In 1955, when the car-friendly Moses proposed to bisect Washington Square Park with an extension of Fifth Avenue, and again in 1962, when he planned a crosstown expressway connecting the Holland Tunnel with the Williamsburg Bridge, Jacobs mobilized protesters against those actions. (Moses dismissed the first group as only “a bunch of mothers.”) Jacobs’ resistance helped preserve the integrity of Greenwich Village, Chinatown and Little Italy and made possible the adaptive reuse of factory neighborhoods that became SoHo and TriBeCa.

It’s undeniably satisfying to see the rumpled Jacobs, boasting a [Norman] Mailer for Mayor button, symbolically stand between the master builder and the bulldozers. Yet the filmmakers don’t connect the dots between the issues that beset America’s largest city in 1957 and those facing far more populous urban centers 60 years later.

More’s the pity, because the filmmakers have on tap a brain trust of historians, planners and observers who are more than up to the job. Among them are historian Mike Davis (“City of Quartz”), architecture critic Paul Goldberger and architect-planner Michael Sorkin. They could have explained that keeping cities vital is about more than simply preserving the urban fabric that Jacobs fought for and opposing the top-down planning that Moses prescribed.

In historic footage in which Moses slates tenement neighborhoods for demolition and displaces longtime residents, he insists that he is just carving the cancer from the city. It’s easy to hear “cancer” as a code for “poor” or “nonwhite.” In league with developers, Moses replaced the so-called chaos of some neighborhoods with the presumed order of high-rise “projects.” These resulted in concentrating poverty in a handful of buildings, blocking the ability of tenants to look out at street life.

Tyrnauer’s film jumps from the failed New York projects of the 1950s to images of similar-looking high-rises being built today in rapidly urbanizing China. We are advised by a talking head that “China is Moses on steroids,” suggesting that planners there have not learned from New York of the mid-20th century. But New York in 1957 is not exactly parallel with China in 2017. One is a historic city where changes are made to adapt it to new uses.

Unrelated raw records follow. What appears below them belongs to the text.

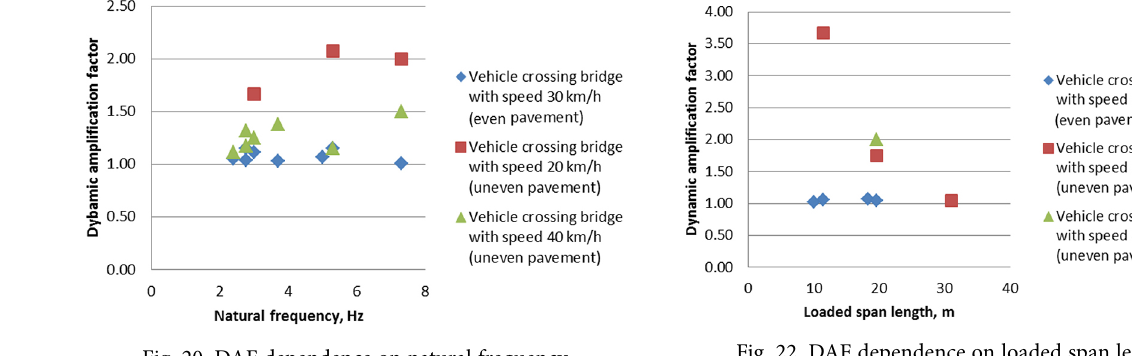
Fig. 20. DAF dependence on natural frequency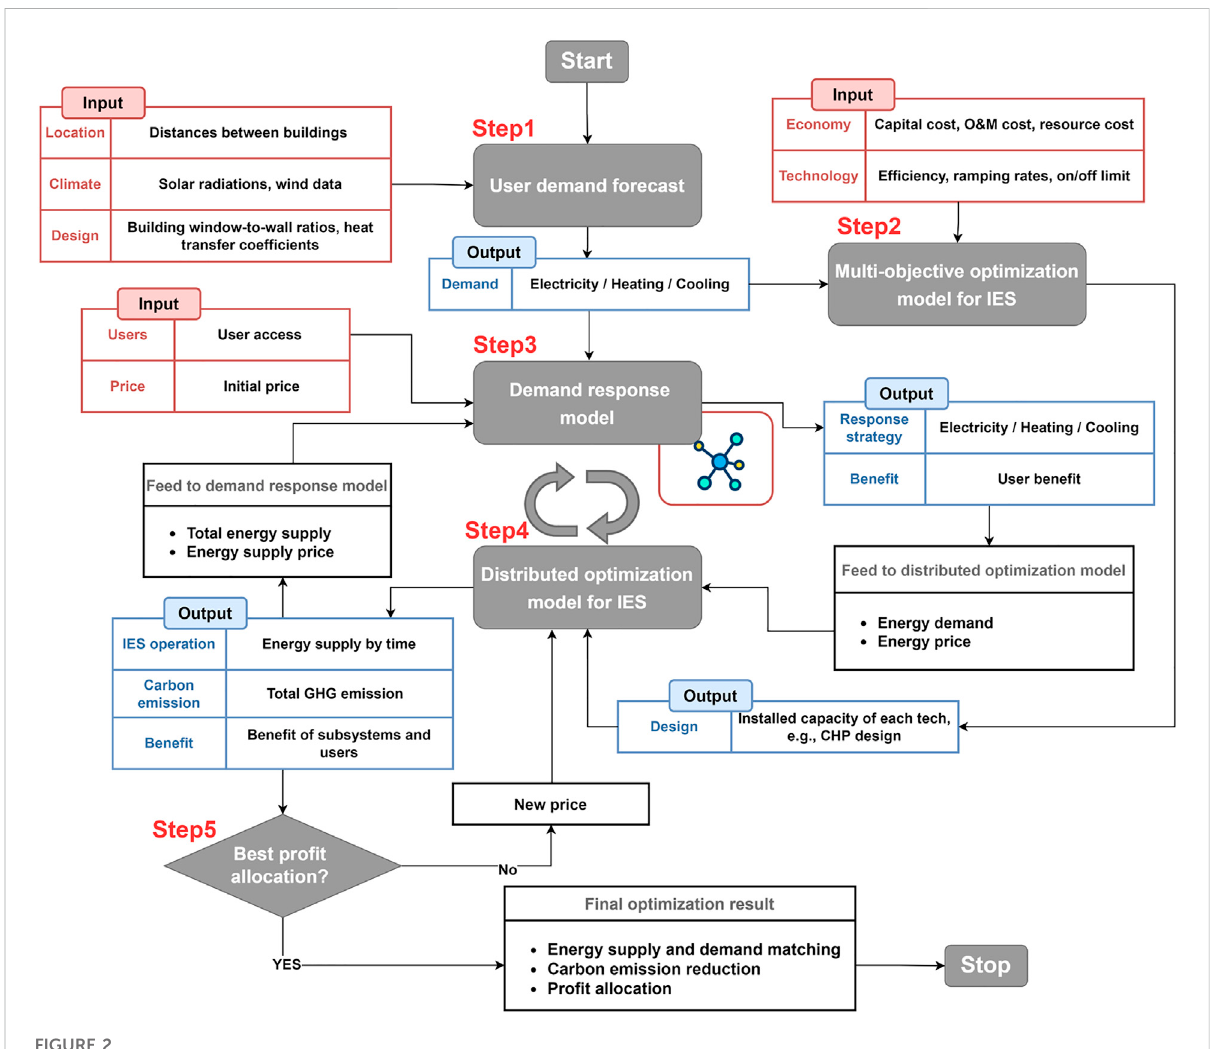
FIGURE 2 The process diagram of the proposed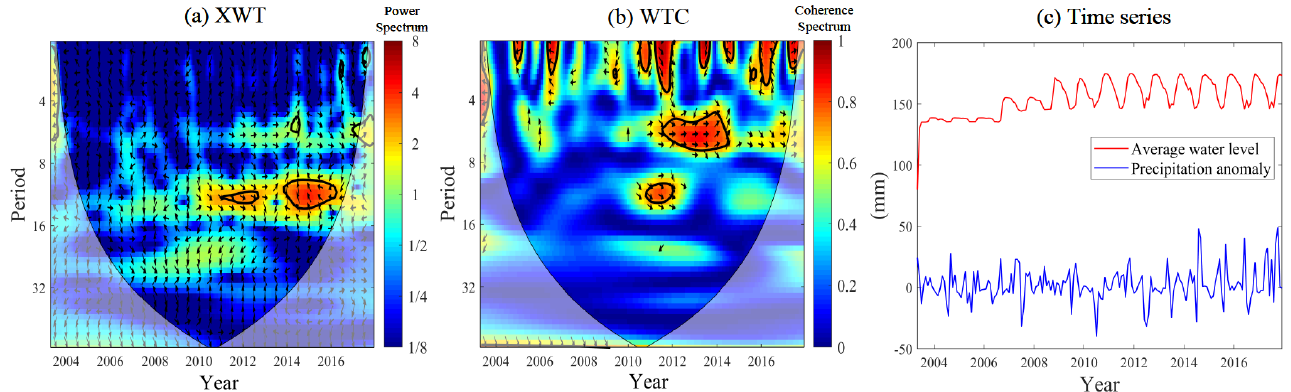
Figure 9. Wavelet coherence between precipitation anomaly and monthly average water level (( a ) cross-wavelet power between precipitation anomaly and monthly average water level; ( b ) corresponding wavelet coherence between precipitation anomaly and monthly average water level; ( c ) time series of precipitation anomaly and monthly average water level).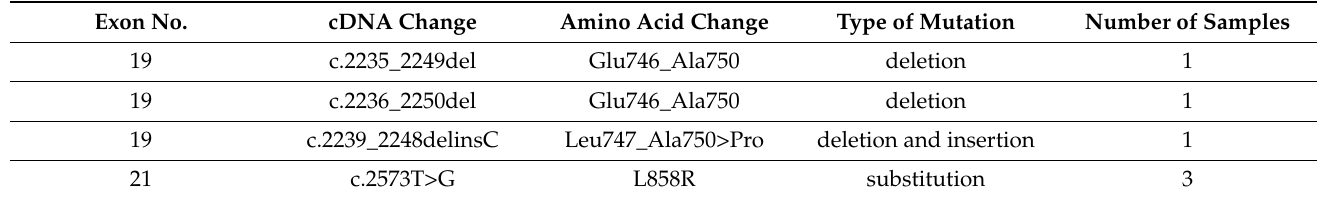
Table 5. EGFR mutations present in brain metastasis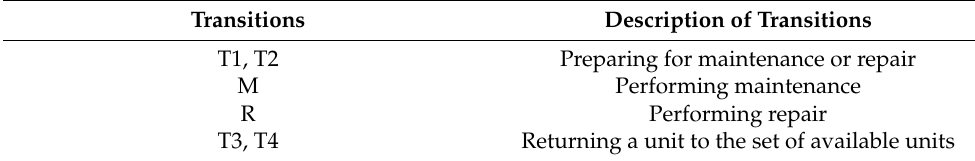
Table 5. Transitions of MR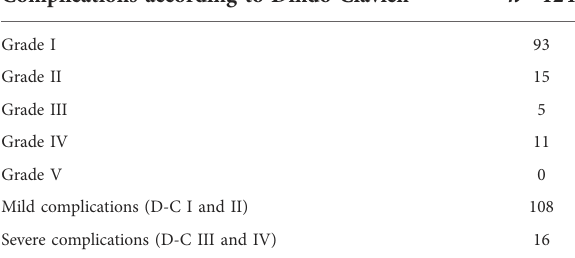
TABLE 3 Total complications according to the dindo-clavien classi fi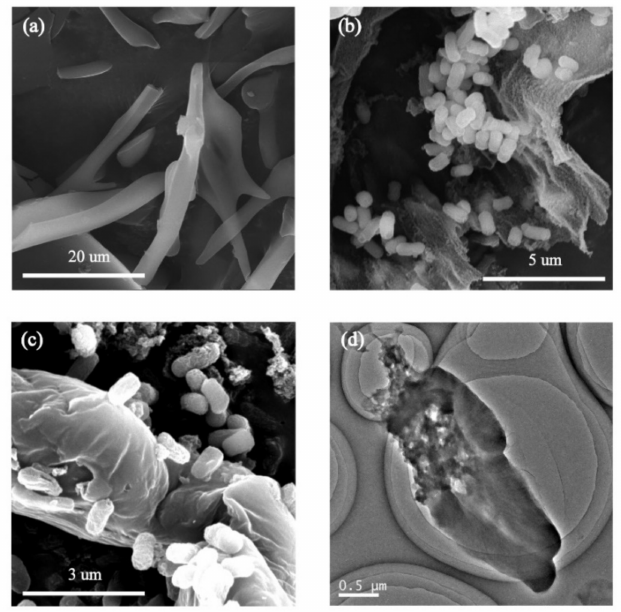
Figure 8. SEM of GORs ( a ) and E. coli exposed to GORs in 50 µ g/mL ( b ) and 200 µ g/mL ( c ), and the TEM of E. coli exposed to GORs in 200 µ g/mL ( d ).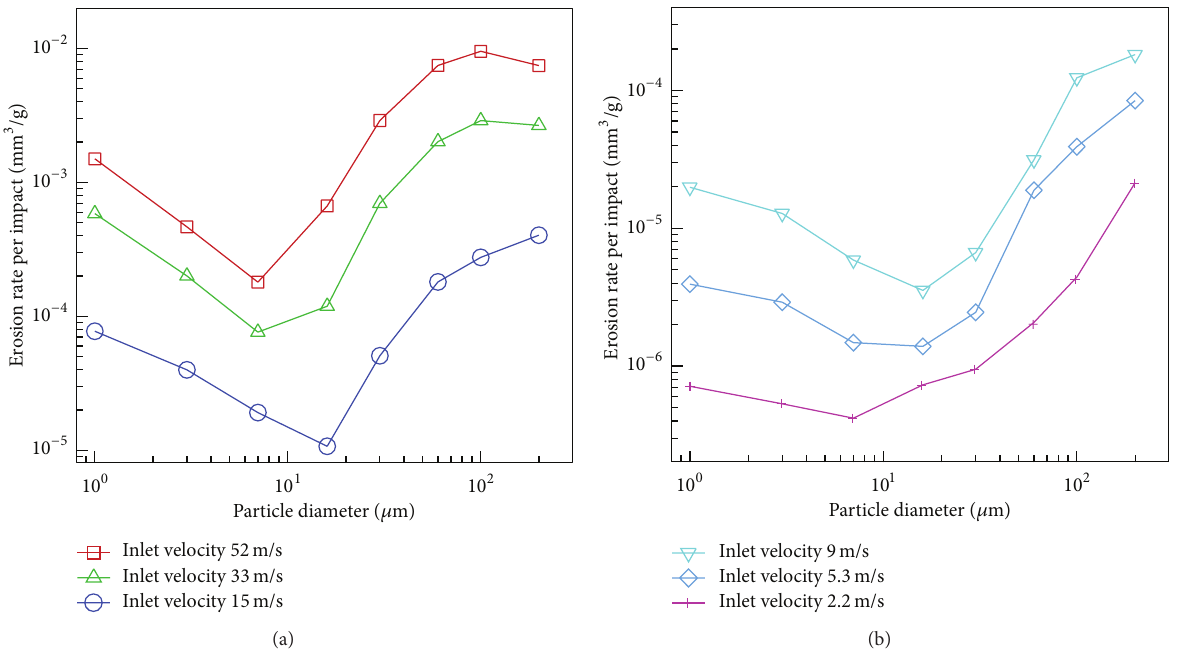
Figure 2: Comparison of the erosion rate 𝐸 V per impact particle against the particle diameter and inlet flow velocity: (a) larger inlet velocities of 15, 33 , and 52 m/s and (b) smaller inlet velocities of 2.2, 5.3, and 9 m/s.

The other often involves building new metropolises from the ground up.

The takeaway is that Jacobs was entirely right and Moses entirely wrong. It would be more accurate to say that Jacobs championed neighborhoods built on a human scale and served by mass transit, and that after World War II, Moses believed the future belonged to higher-density architecture, superblocks and private automobiles. It also would be accurate to say that for better or worse, New York City, like many metropolises, accommodates pedestrians, bicyclists and automobiles in high-density and low-density neighborhoods. It’s not an either/or proposition. Don’t all cities, especially those built from the ground up, have to combine elements of Jacobs’ concerns with views advocated by Moses?